§ Text:
Fiskers has also developed an AV shuttle called Orbit and its shape varies from the cute boxy design of other companies. No word on when this van-like shuttle vehicle will appear on roads or where it will launch.

School bus without driver
[Image from Teague.]

So, I hope parents are aware that school bus drivers do not actually supervise children who ride the bus. I mostly walked my kids to school up to high school, but I overheard plenty of kid conversations about school bus rides.

The AV school bus design, named Hannah,  crafted by the Teague design firm is cute. The affluent-and-white world portrayed in the photographs suggests a crime-free, suburban paradise. In the real world, perhaps parent volunteers would be needed up to high school, especially in the prime cliquey years of fourth grade through middle school.

Friday, December 1, 2017

Small Cities, Suburbs Race Toward Next Transportation Age

Sorry, sorry for posting delay. Work is a bear; my Metro station is closed for two weeks, meaning my usual simple commute is transformed into the nightmare of most normal people. Uch. At least I can include a nice walk instead of the shuttle bus to hell. [Image source: Daily Mail.]


Bold announcement

GM-owned Cruise Automation will be avoiding pilot projects and going straight for full-scale deployment. The exact date is yet to be determined, but 2019 will be the year. "The goal of the service, ultimately, is to maximize its impact, ... and create something that truly affects people’s lives in a big, significant way. To do that, you need to launch first in big cities where ride hailing and electric vehicles available on-demand in significant numbers will make a serious dent not only in reducing traffic fatalities, but also in ecological footprint thanks to reduced emissions."

§ Dataset entries:
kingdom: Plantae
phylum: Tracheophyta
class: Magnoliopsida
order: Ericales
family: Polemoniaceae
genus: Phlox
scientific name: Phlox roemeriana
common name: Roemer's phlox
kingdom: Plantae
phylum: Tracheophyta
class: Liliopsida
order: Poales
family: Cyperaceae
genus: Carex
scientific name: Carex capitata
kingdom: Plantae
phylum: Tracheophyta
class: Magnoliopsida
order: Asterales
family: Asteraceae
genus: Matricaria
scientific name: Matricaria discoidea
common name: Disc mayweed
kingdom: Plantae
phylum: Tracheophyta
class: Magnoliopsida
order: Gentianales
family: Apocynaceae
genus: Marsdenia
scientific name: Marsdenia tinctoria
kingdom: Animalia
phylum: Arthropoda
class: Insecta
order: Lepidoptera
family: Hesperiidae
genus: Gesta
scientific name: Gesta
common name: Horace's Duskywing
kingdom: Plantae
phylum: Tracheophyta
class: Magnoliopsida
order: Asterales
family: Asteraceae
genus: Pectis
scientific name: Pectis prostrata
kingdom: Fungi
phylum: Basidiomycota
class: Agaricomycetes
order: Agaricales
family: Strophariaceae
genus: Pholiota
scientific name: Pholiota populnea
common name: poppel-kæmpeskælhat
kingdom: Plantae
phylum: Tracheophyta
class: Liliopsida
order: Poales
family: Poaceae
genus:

§ Task goal: Give the name the text says the Teague design firm gave its AV school bus design.

§ Your response: Hannah